The lesson? NLP is never perfect. So we 'ALWAYS' have to evlautae how well our NLP systems are doing.


In [None]:
doc = nlp(text)

In [None]:
displacy.render(doc, jupyter=True, style="ent")

The following table explains these labels

| LABEL | DESCRIPTION   |
| --- | ------------------------------------------------------- |
| DATE | Absolute or relative dates or periods |
| PERSON | People, including fictional |
| GPE | Countries, cities, states |
| LOC | Non-GPE locations, mountain ranges, bodies of water |
| MONEY | Monetary values, including unit |
| TIME | Times smaller than a day |
| PRODUCT | Objects, vehicles, foods, etc. (not services) |
| CARDINAL | Numerals that do not fall under another type |
| ORDINAL | "first", "second", etc. |
| QUANTITY | Measurements, as of weight or distance |
| EVENT | Named hurricanes, battles, wars, sports events, etc. |
| FAC | Buildings, airports, highways, bridges, etc. |
| LANGUAGE | Any named language |
| LAW | Named documents made into laws. |
| NORP | Nationalities or religious or political groups |
| PERCENT | Percentage, including "%" |
| WORK_OF_ART | Titles of books, songs, etc. |


## Exercise:

Now we understand that 'en_core_web_sm' may not suffice for basic NER tasks, even though it serves as a good starting point for experimentation. If you're curious about the performance of larger models, consider trying the following:
*   en_core_web_md
*   en_core_web_lg


en_core_web_lg

Additionally, spaCy offers a customized transformer model specifically tailored for NER tasks. We'll delve deeper into transformers later in the course. For now, let's just think of it as a much larger model. You will need to install spacy-transformers and download the model before you can load it.
*   en_core_web_trf



# QuickUMLS

In the Module pages we mentioned QuickUMLS. Although its full functioning requires a full UMLS installation (long time to load and very space  hungry), we can demonstrate it using a made-up "UMLS" with 3 CUIs hardcoded as below.

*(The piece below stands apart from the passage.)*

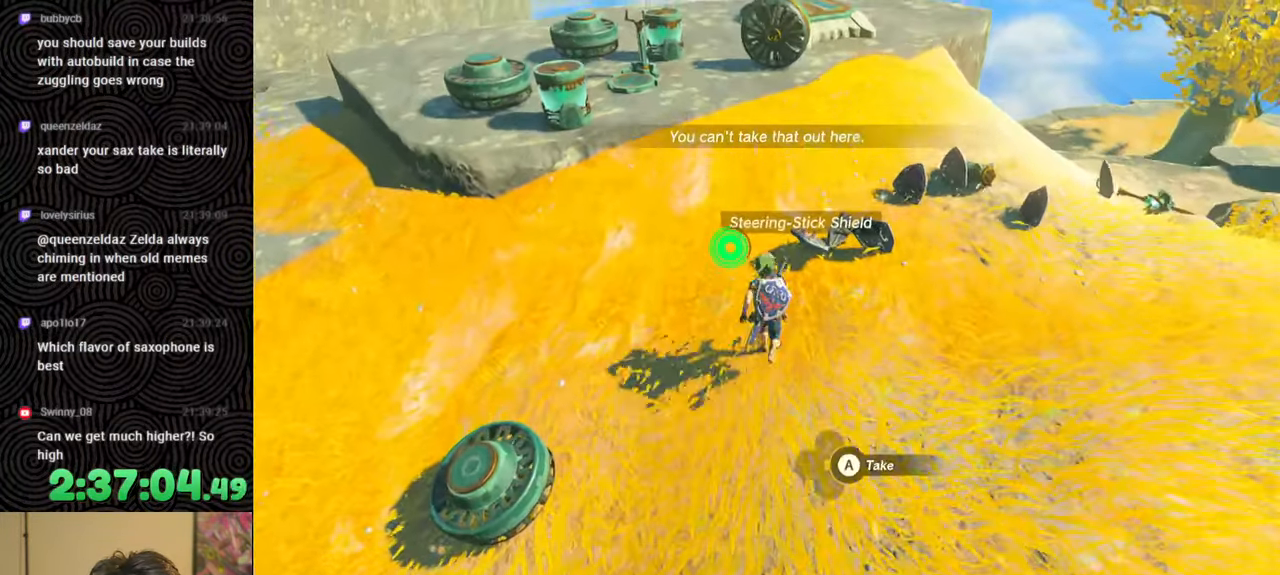
{"buttons": ["DPAD_LEFT"], "left_stick": "center", "right_stick": "center", "events": [[500, "DPAD_LEFT", "down"]]}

QuickUMLS needs two files: *MRCONSO.RRF* and *MRSTY.RRF*. We follow the same format of these two files, and create a customized dictionary:

In [None]:
mrconso_text=r'''C0000001|ENG|S|L0000002|VO|S0000895|N|A0000030||||BI|PT|BI00001|difficulty remembering|2|N|256|
C0000001|ENG|S|L0000002|VO|S0000895|N|A0000031||||BI|PT|BI00001|memory lost|2|N|256|
C0000002|ENG|S|L0000003|VO|S0000005|N|A0000041||||BI|PT|BI00002|neurology clinic|2|N|256|'''

In [None]:
mrsty_text=r'''C0000001|T191|||||
C0000002|T191|||||'''

In [None]:
Path('MRCONSO.RRF').write_text(mrconso_text)
Path('MRSTY.RRF').write_text(mrsty_text)

In [None]:
# the location of the default quickumls (medspacy's version) data
default_medspacy_quickumls_dir='/usr/local/lib/python3.10/dist-packages/resources/quickumls/QuickUMLS_SAMPLE_lowercase_POSIX_unqlite'

In [None]:
# clean up the folder
if Path(default_medspacy_quickumls_dir).exists:
    import shutil
    shutil.rmtree(Path(default_medspacy_quickumls_dir))
Path(default_medspacy_quickumls_dir).mkdir()

In [None]:
# install our customized "UMLS"
!python -m quickumls.install  ./ /usr/local/lib/python3.10/dist-packages/resources/quickumls/QuickUMLS_SAMPLE_lowercase_POSIX_unqlite

In [None]:
import spacy
import medspacy
from quickumls.spacy_component import SpacyQuickUMLS

In [None]:
# start from a default spacy language model
nlp = spacy.load('en_core_web_sm')

In [None]:
nlp.add_pipe('medspacy_quickumls', config={"quickumls_fp": default_medspacy_quickumls_dir})

In [None]:
doc = nlp(text)

In [None]:
# Now you can see two additional named entities have been annotated and labeled with CUIs.
displacy.render(doc, jupyter=True, style="ent")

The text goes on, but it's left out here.